ARTICLE VII – Governing Law & Authority
- The Chamber shall be organized under the laws of the State of Ohio.
- The Chamber shall observe all local, state and federal laws which apply to a non-profit organization as defined under Section 501 (c) (6) of the Internal Revenue Code.
- The current edition of Robert’s Rules of Order shall be the final source of authority in all questions of parliamentary procedure when such rules are not inconsistent with these by-laws. The President or his/her designee shall act as Parliamentarian.
- No action by any member, committee, division, employee, Director or Officer shall be binding upon, or constitute an expression of, the policy of the Chamber until it shall have been approved or ratified by the Board of Directors.

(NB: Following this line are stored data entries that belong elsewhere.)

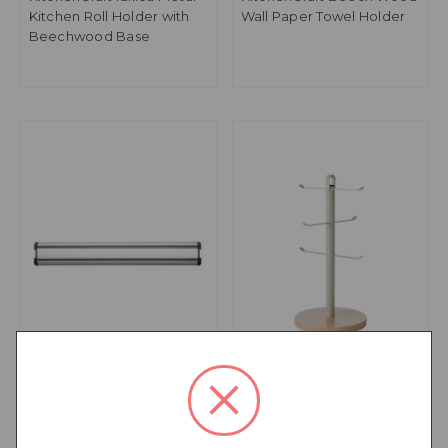
Kitchen Roll Holder with
Wall Paper Towel Holder
Beechwood Base
KitchenCraft Deluxe Cast
KitchenCraft Idilica Metal
30cm Magnetic Knife
Mug Tree with
Rack
Beechwood Base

ARTICLE IV – Indemnification
- The organization shall indemnify the Directors and Officers, previous or present, against any cost or expense including alleged fees in amounts paid as judgment or settlement for the following:
- in any claim against the Board or its Directors or Officers in which, in the opinion of the Board, there is reasonable cause to incur such expense:
- in the case of any suit, action or proceeding to which the Board or any of its Directors or Officers are made a party by reason of having been a Director or Officer.
- This indemnification does not apply to matters as to which any such Director or Officer shall be adjudged in such action, suit or proceeding to be liable for his/her own gross negligence or misconduct in the performance of duty.
ARTICLE X – Amendment of By-Laws
10.1 Members may submit changes/additions to the by-laws at any time. Submissions shall be reviewed by the Board or a by a committee appointed by the President of the Board. Subsequent to this review, submissions deemed appropriate to the business of the Cuyahoga Falls Chamber of Commerce shall be presented to the membership for a vote
These by-laws may be amended or altered by a two-thirds (2/3) vote of the members at any regular or special meeting at which a quorum is present, providing the notice for the meeting includes the proposals for amendments. Any proposed amendments to be voted on shall be submitted to the members, in writing, at least ten (10) days in advance of the meeting at which they are to be acted upon.
10.2 The Cuyahoga Falls Chamber of Commerce CEO will have authority to make grammatical and spelling error changes to the Cuyahoga Falls Chamber of Commerce By-Laws with Board approval.